The DeLaval floor milking bucket, with all working parts and ready to use, was slow in getting bids until auctioneer Tom Bidlingmaier suggested that this was just the thing dairy exhibitors at World Dairy Expo need to milk their cows, and they are very scarce.
With that encouragement, the bidding went to a $140, and finally, the milker went home with Jake Soleberg of Oregon who isn't exactly sure what he will do with it — yet.
With everything else now with new owners, the B-M Auctions pickup moved to the back door of the dairy barn where gates had been arranged to form a small sale ring, and the dairy cow auction was about to begin.
High milk prices prompt demand for cows
There was a big crowd — a huge crowd actually — for a sale of grade cows, all the result of being bull-bred for many years (The auction ad said "one of the best bull-bred herds you will see in a long time ... the Luchsingers have always used registered bulls).

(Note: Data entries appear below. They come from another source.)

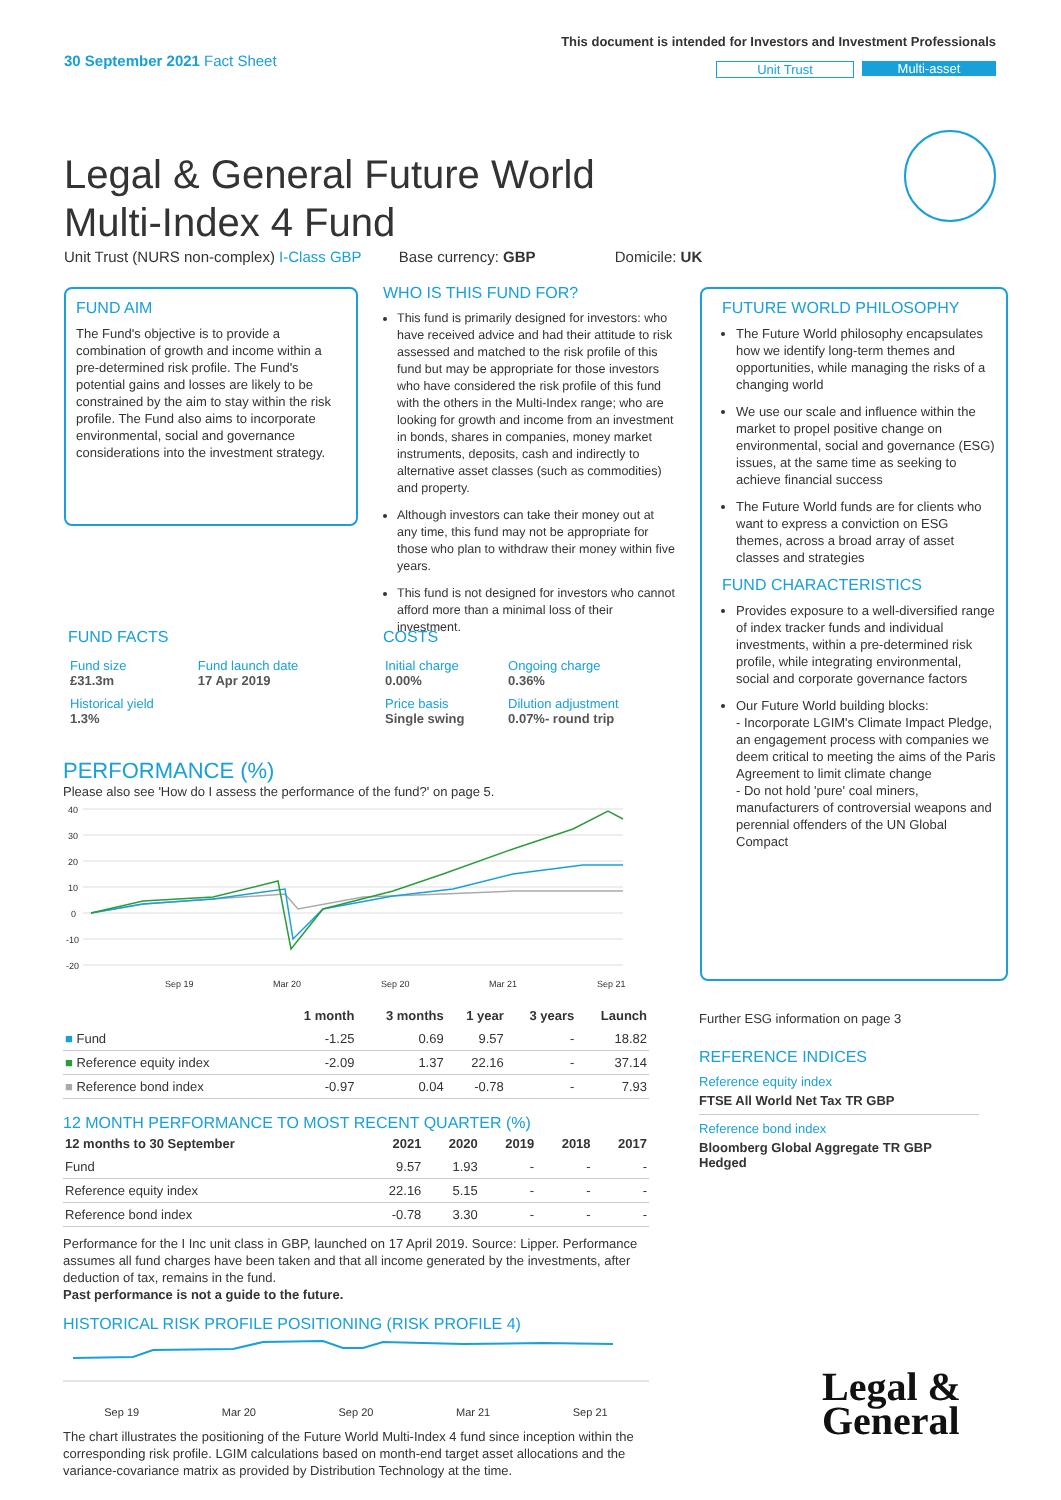30 September 2021 Fact Sheet
This document is intended for Investors and Investment Professionals
Unit Trust Multi-asset
Legal & General Future World
Multi-Index 4 Fund
Unit Trust (NURS non-complex) I-Class GBP Base currency: GBP Domicile: UK
FUND AIM
The Fund's objective is to provide a combination of growth and income within a pre-determined risk profile. The Fund's potential gains and losses are likely to be constrained by the aim to stay within the risk profile. The Fund also aims to incorporate environmental, social and governance considerations into the investment strategy.
WHO IS THIS FUND FOR?
This fund is primarily designed for investors: who have received advice and had their attitude to risk assessed and matched to the risk profile of this fund but may be appropriate for those investors who have considered the risk profile of this fund with the others in the Multi-Index range; who are looking for growth and income from an investment in bonds, shares in companies, money market instruments, deposits, cash and indirectly to alternative asset classes (such as commodities) and property.
Although investors can take their money out at any time, this fund may not be appropriate for those who plan to withdraw their money within five years.
This fund is not designed for investors who cannot afford more than a minimal loss of their investment.
FUTURE WORLD PHILOSOPHY
The Future World philosophy encapsulates how we identify long-term themes and opportunities, while managing the risks of a changing world
We use our scale and influence within the market to propel positive change on environmental, social and governance (ESG) issues, at the same time as seeking to achieve financial success
The Future World funds are for clients who want to express a conviction on ESG themes, across a broad array of asset classes and strategies
FUND CHARACTERISTICS
Provides exposure to a well-diversified range of index tracker funds and individual investments, within a pre-determined risk profile, while integrating environmental, social and corporate governance factors
Our Future World building blocks:
- Incorporate LGIM's Climate Impact Pledge, an engagement process with companies we deem critical to meeting the aims of the Paris Agreement to limit climate change
- Do not hold 'pure' coal miners, manufacturers of controversial weapons and perennial offenders of the UN Global Compact
FUND FACTS
| Fund size £31.3m | Fund launch date 17 Apr 2019 |
| Historical yield 1.3% | |
COSTS
| Initial charge 0.00% | Ongoing charge 0.36% |
| Price basis Single swing | Dilution adjustment 0.07%- round trip |
PERFORMANCE (%)
Please also see 'How do I assess the performance of the fund?' on page 5.
40
30
20
10
0
-10
-20
Sep 19
Mar 20
Sep 20
Mar 21
Sep 21
| | 1 month | 3 months | 1 year | 3 years | Launch |
| --- | --- | --- | --- | --- | --- |
| ■ Fund | -1.25 | 0.69 | 9.57 | - | 18.82 |
| ■ Reference equity index | -2.09 | 1.37 | 22.16 | - | 37.14 |
| ■ Reference bond index | -0.97 | 0.04 | -0.78 | - | 7.93 |
12 MONTH PERFORMANCE TO MOST RECENT QUARTER (%)
| 12 months to 30 September | 2021 | 2020 | 2019 | 2018 | 2017 |
| --- | --- | --- | --- | --- | --- |
| Fund | 9.57 | 1.93 | - | - | - |
| Reference equity index | 22.16 | 5.15 | - | - | - |
| Reference bond index | -0.78 | 3.30 | - | - | - |
Performance for the I Inc unit class in GBP, launched on 17 April 2019. Source: Lipper. Performance assumes all fund charges have been taken and that all income generated by the investments, after deduction of tax, remains in the fund.
Past performance is not a guide to the future.
HISTORICAL RISK PROFILE POSITIONING (RISK PROFILE 4)
Sep 19 Mar 20 Sep 20 Mar 21 Sep 21
The chart illustrates the positioning of the Future World Multi-Index 4 fund since inception within the corresponding risk profile. LGIM calculations based on month-end target asset allocations and the variance-covariance matrix as provided by Distribution Technology at the time.
Further ESG information on page 3
REFERENCE INDICES
Reference equity index
FTSE All World Net Tax TR GBP
Reference bond index
Bloomberg Global Aggregate TR GBP Hedged
Legal &
General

In contrast to many farm sales where a few bidders (maybe a couple of farmers and several cattle dealers) compete, there was spirited bidding from many directions.
Early on, cow prices hit $3,300 and peaked at $3,500 for a cow milking at 100 pounds a day (her calf went for $600).

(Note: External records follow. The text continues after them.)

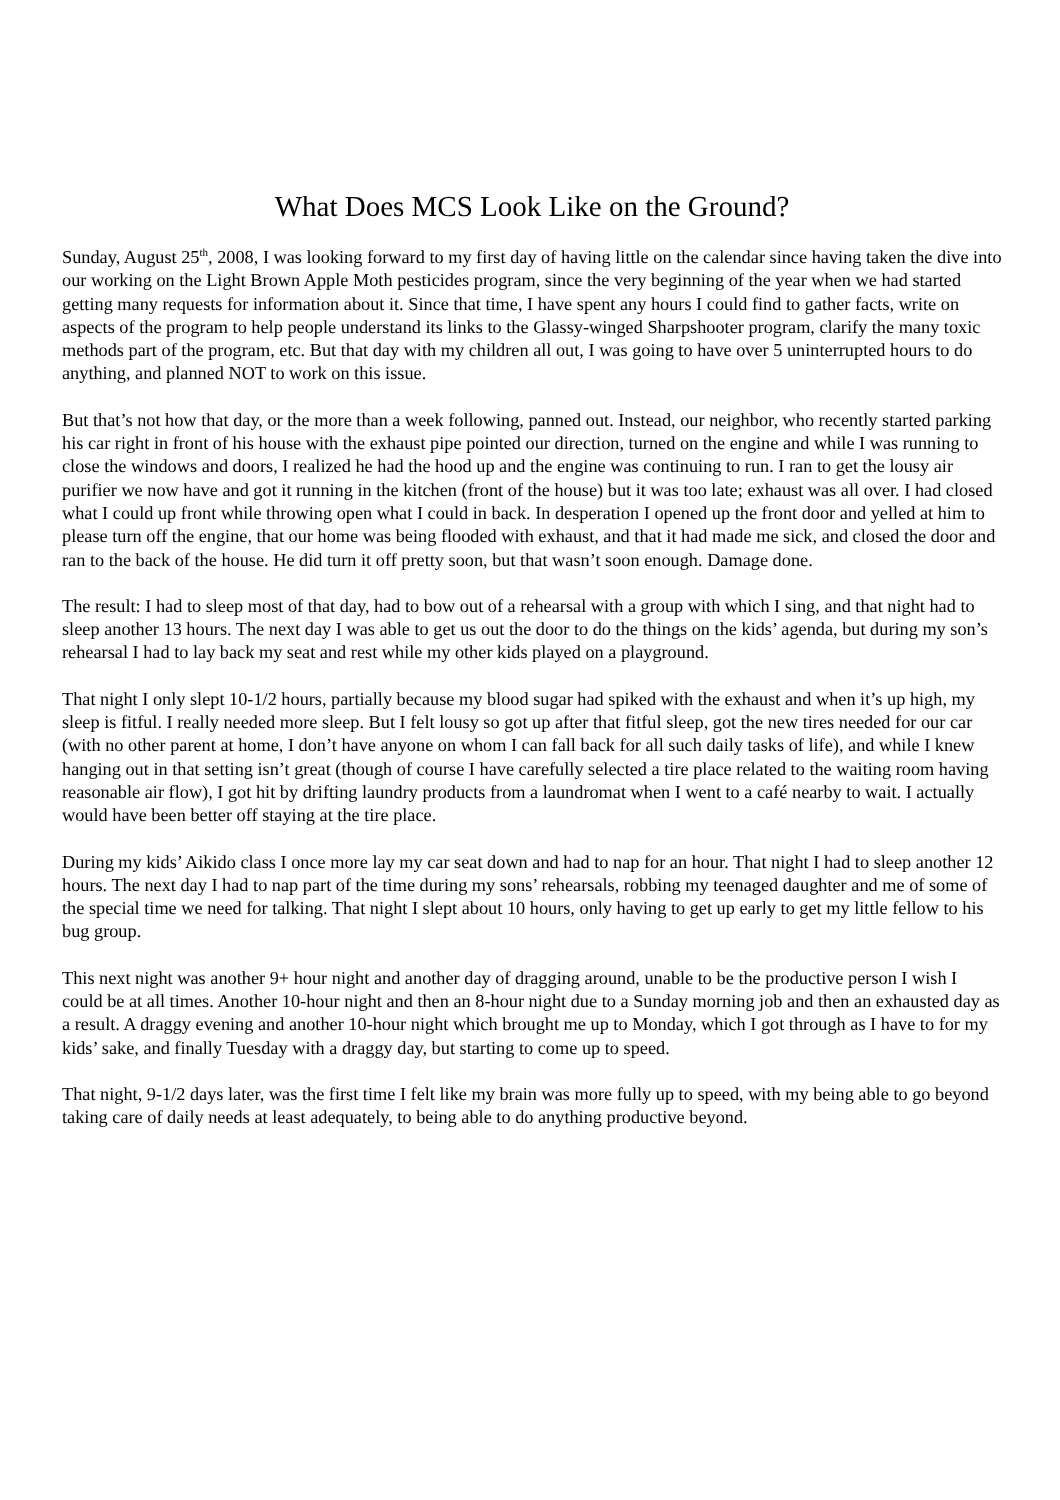What Does MCS Look Like on the Ground?
Sunday, August 25<sup>th</sup>, 2008, I was looking forward to my first day of having little on the calendar since having taken the dive into our working on the Light Brown Apple Moth pesticides program, since the very beginning of the year when we had started getting many requests for information about it. Since that time, I have spent any hours I could find to gather facts, write on aspects of the program to help people understand its links to the Glassy-winged Sharpshooter program, clarify the many toxic methods part of the program, etc. But that day with my children all out, I was going to have over 5 uninterrupted hours to do anything, and planned NOT to work on this issue.
But that’s not how that day, or the more than a week following, panned out. Instead, our neighbor, who recently started parking his car right in front of his house with the exhaust pipe pointed our direction, turned on the engine and while I was running to close the windows and doors, I realized he had the hood up and the engine was continuing to run. I ran to get the lousy air purifier we now have and got it running in the kitchen (front of the house) but it was too late; exhaust was all over. I had closed what I could up front while throwing open what I could in back. In desperation I opened up the front door and yelled at him to please turn off the engine, that our home was being flooded with exhaust, and that it had made me sick, and closed the door and ran to the back of the house. He did turn it off pretty soon, but that wasn’t soon enough. Damage done.
The result: I had to sleep most of that day, had to bow out of a rehearsal with a group with which I sing, and that night had to sleep another 13 hours. The next day I was able to get us out the door to do the things on the kids’ agenda, but during my son’s rehearsal I had to lay back my seat and rest while my other kids played on a playground.
That night I only slept 10-1/2 hours, partially because my blood sugar had spiked with the exhaust and when it’s up high, my sleep is fitful. I really needed more sleep. But I felt lousy so got up after that fitful sleep, got the new tires needed for our car (with no other parent at home, I don’t have anyone on whom I can fall back for all such daily tasks of life), and while I knew hanging out in that setting isn’t great (though of course I have carefully selected a tire place related to the waiting room having reasonable air flow), I got hit by drifting laundry products from a laundromat when I went to a café nearby to wait. I actually would have been better off staying at the tire place.
During my kids’ Aikido class I once more lay my car seat down and had to nap for an hour. That night I had to sleep another 12 hours. The next day I had to nap part of the time during my sons’ rehearsals, robbing my teenaged daughter and me of some of the special time we need for talking. That night I slept about 10 hours, only having to get up early to get my little fellow to his bug group.
This next night was another 9+ hour night and another day of dragging around, unable to be the productive person I wish I could be at all times. Another 10-hour night and then an 8-hour night due to a Sunday morning job and then an exhausted day as a result. A draggy evening and another 10-hour night which brought me up to Monday, which I got through as I have to for my kids’ sake, and finally Tuesday with a draggy day, but starting to come up to speed.
That night, 9-1/2 days later, was the first time I felt like my brain was more fully up to speed, with my being able to go beyond taking care of daily needs at least adequately, to being able to do anything productive beyond.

The 40 cows continued in demand throughout the sale with $2,500-$3,000 as common ending bids, and the bull brought $2,300.
The sale ended with a fitting climax as a young farmer from near Evansville took home two 3-month-old heifer calves for $1,400 apiece, a price that brought expressions of wonderment from many in the still-large crowd.

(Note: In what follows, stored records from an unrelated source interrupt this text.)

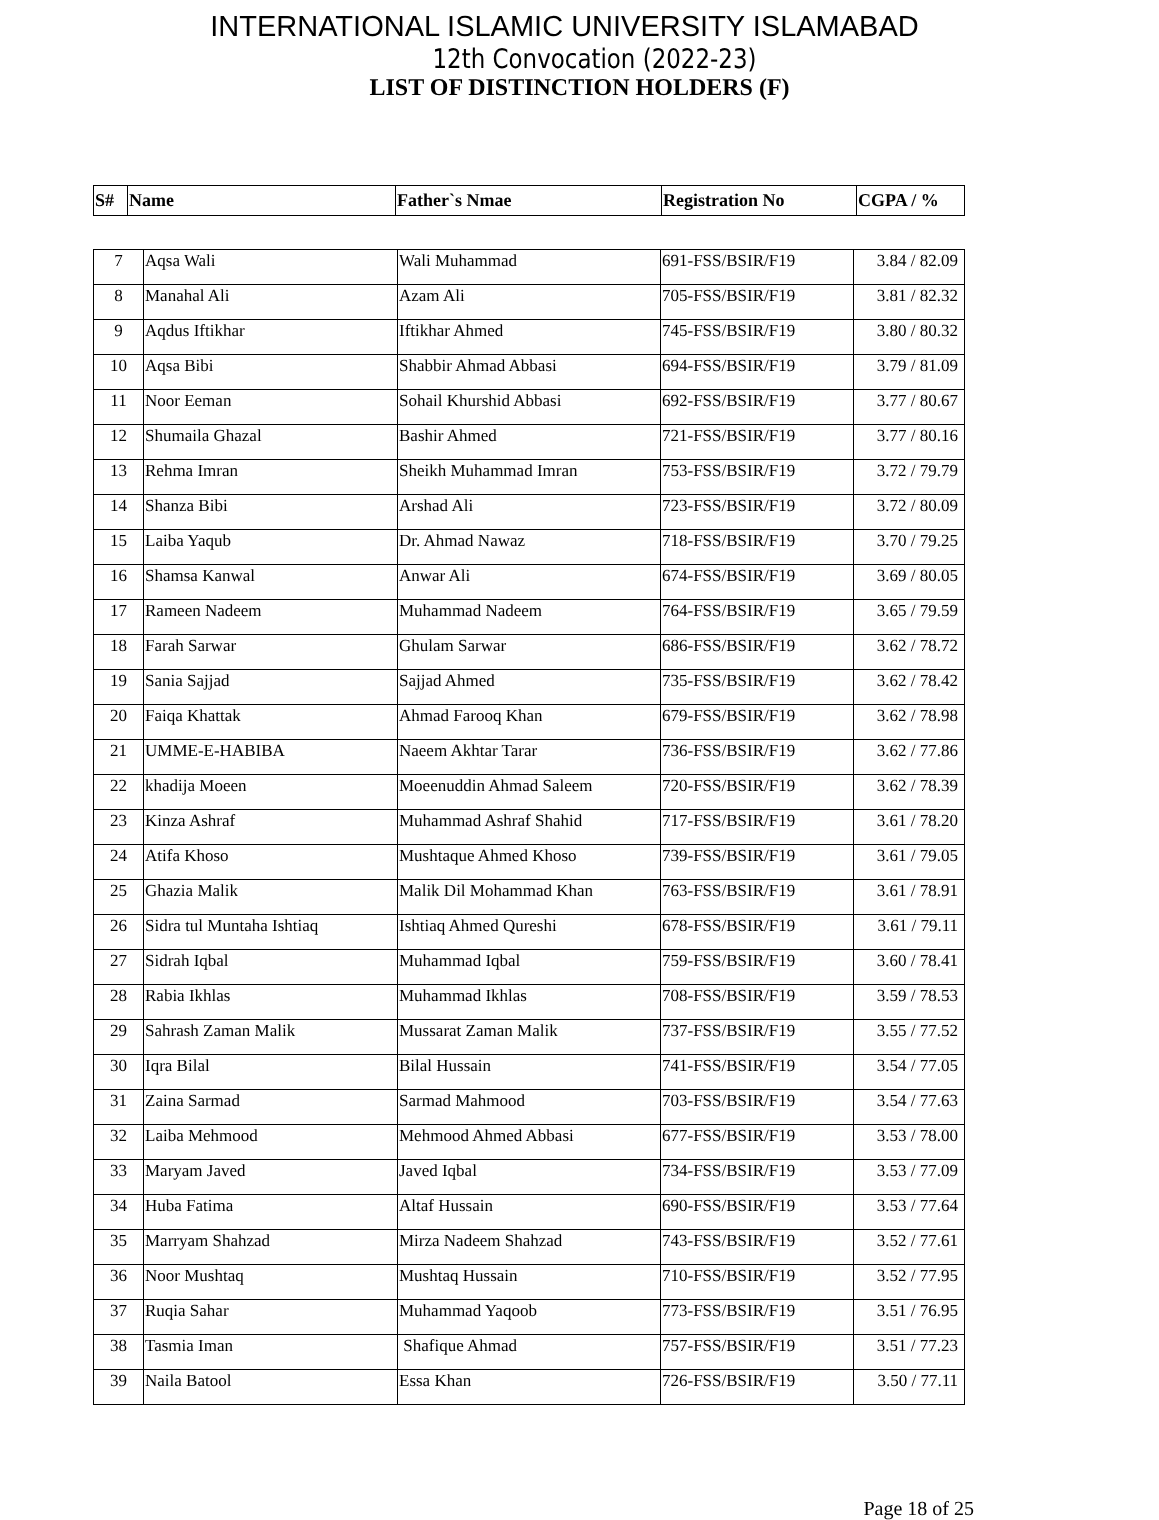INTERNATIONAL ISLAMIC UNIVERSITY ISLAMABAD
12th Convocation (2022-23)
LIST OF DISTINCTION HOLDERS (F)
| S# | Name | Father`s Nmae | Registration No | CGPA / % |
| --- | --- | --- | --- | --- |
| 7 | Aqsa Wali | Wali Muhammad | 691-FSS/BSIR/F19 | 3.84 / 82.09 |
| 8 | Manahal Ali | Azam Ali | 705-FSS/BSIR/F19 | 3.81 / 82.32 |
| 9 | Aqdus Iftikhar | Iftikhar Ahmed | 745-FSS/BSIR/F19 | 3.80 / 80.32 |
| 10 | Aqsa Bibi | Shabbir Ahmad Abbasi | 694-FSS/BSIR/F19 | 3.79 / 81.09 |
| 11 | Noor Eeman | Sohail Khurshid Abbasi | 692-FSS/BSIR/F19 | 3.77 / 80.67 |
| 12 | Shumaila Ghazal | Bashir Ahmed | 721-FSS/BSIR/F19 | 3.77 / 80.16 |
| 13 | Rehma Imran | Sheikh Muhammad Imran | 753-FSS/BSIR/F19 | 3.72 / 79.79 |
| 14 | Shanza Bibi | Arshad Ali | 723-FSS/BSIR/F19 | 3.72 / 80.09 |
| 15 | Laiba Yaqub | Dr. Ahmad Nawaz | 718-FSS/BSIR/F19 | 3.70 / 79.25 |
| 16 | Shamsa Kanwal | Anwar Ali | 674-FSS/BSIR/F19 | 3.69 / 80.05 |
| 17 | Rameen Nadeem | Muhammad Nadeem | 764-FSS/BSIR/F19 | 3.65 / 79.59 |
| 18 | Farah Sarwar | Ghulam Sarwar | 686-FSS/BSIR/F19 | 3.62 / 78.72 |
| 19 | Sania Sajjad | Sajjad Ahmed | 735-FSS/BSIR/F19 | 3.62 / 78.42 |
| 20 | Faiqa Khattak | Ahmad Farooq Khan | 679-FSS/BSIR/F19 | 3.62 / 78.98 |
| 21 | UMME-E-HABIBA | Naeem Akhtar Tarar | 736-FSS/BSIR/F19 | 3.62 / 77.86 |
| 22 | khadija Moeen | Moeenuddin Ahmad Saleem | 720-FSS/BSIR/F19 | 3.62 / 78.39 |
| 23 | Kinza Ashraf | Muhammad Ashraf Shahid | 717-FSS/BSIR/F19 | 3.61 / 78.20 |
| 24 | Atifa Khoso | Mushtaque Ahmed Khoso | 739-FSS/BSIR/F19 | 3.61 / 79.05 |
| 25 | Ghazia Malik | Malik Dil Mohammad Khan | 763-FSS/BSIR/F19 | 3.61 / 78.91 |
| 26 | Sidra tul Muntaha Ishtiaq | Ishtiaq Ahmed Qureshi | 678-FSS/BSIR/F19 | 3.61 / 79.11 |
| 27 | Sidrah Iqbal | Muhammad Iqbal | 759-FSS/BSIR/F19 | 3.60 / 78.41 |
| 28 | Rabia Ikhlas | Muhammad Ikhlas | 708-FSS/BSIR/F19 | 3.59 / 78.53 |
| 29 | Sahrash Zaman Malik | Mussarat Zaman Malik | 737-FSS/BSIR/F19 | 3.55 / 77.52 |
| 30 | Iqra Bilal | Bilal Hussain | 741-FSS/BSIR/F19 | 3.54 / 77.05 |
| 31 | Zaina Sarmad | Sarmad Mahmood | 703-FSS/BSIR/F19 | 3.54 / 77.63 |
| 32 | Laiba Mehmood | Mehmood Ahmed Abbasi | 677-FSS/BSIR/F19 | 3.53 / 78.00 |
| 33 | Maryam Javed | Javed Iqbal | 734-FSS/BSIR/F19 | 3.53 / 77.09 |
| 34 | Huba Fatima | Altaf Hussain | 690-FSS/BSIR/F19 | 3.53 / 77.64 |
| 35 | Marryam Shahzad | Mirza Nadeem Shahzad | 743-FSS/BSIR/F19 | 3.52 / 77.61 |
| 36 | Noor Mushtaq | Mushtaq Hussain | 710-FSS/BSIR/F19 | 3.52 / 77.95 |
| 37 | Ruqia Sahar | Muhammad Yaqoob | 773-FSS/BSIR/F19 | 3.51 / 76.95 |
| 38 | Tasmia Iman | Shafique Ahmad | 757-FSS/BSIR/F19 | 3.51 / 77.23 |
| 39 | Naila Batool | Essa Khan | 726-FSS/BSIR/F19 | 3.50 / 77.11 |
Page 18 of 25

"No calf is worth that much, " a nearby bystander quietly uttered.
"Wrong," his friend responded. "That was the price he bid, fair and square; he must have a need and a plan to make it work.
Joe Cepress, a young dairyman milking 30 cows in Pittsville, ended up with four cows.
"My wife Marie and I have 90 head of livestock all told, including beef, and built a new barn two years ago," he says. "I do some landscaping also, but farming is where we center our efforts. I think I bought some good cows."
I caught up with Don, the farm owner, who had been seated in the camper top of the pickup alongside the sale clerk and auctioneer during the auction. He came down the steep step at the back of the pickup with a big, broad smile on his face and in response to a friends question of "how do you like those prices" responded, "I'm very happy, you never know what an auction will bring, but I'm very happy."
Although we had never met, Don was a regular reader of this column and wanted me to know that this was a Century Farm dating to 1903 and that he and Leta were looking forward to taking part in the Century Farm and Home Program to be held at the Wisconsin State Fair in August.
"I'm the third Luchsinger to farm this land and no doubt the last," he said. "I had hopes that my son Andrew might continue the farm, but he lives and works in the Twin Cities.
"Farming is always what I wanted to do, and I've enjoyed it. My brother Alvin and I took over from my dad 52 years ago, and I eventually bought him out. I farm about 250 acres and plan to continue raising cash crops now that the cows are gone."
Was it hard to leave the dairy business after so long?
"Yes," Don said. "I prayed about it for a long time, and on March 31, made the decision to sell the cows. I feel good; it was the right decision at the right time."
A final question: Why did you use a bull and not artificial insemination for all those years you dairied, and did you ever get hurt by a bull?
"Mainly because I had a lot of difficulty detecting cows in heat," Don says. "I always bought registered bulls from top Holstein breeders like Towns at Janesville and Larsons at Evansville. Yes, a bull got me down some years ago — threw me against a fence — but didn't come after me. I was lucky."
The task at hand for the Luchsingers is to get the crops planted, fix a few thing in need and later take a trip or two and enjoy life.
Not a bad plan after milking cows for 52 years.
Thus another dairy herd leaves the Wisconsin dairy scene. Some will say, "See, he was forced out by those big dairy farmers!" Nope — Don Luchsinger left dairying by choice. He had a great run of over 50 years and as he said, "Farming is what I wanted to do and I enjoyed it." What could be better?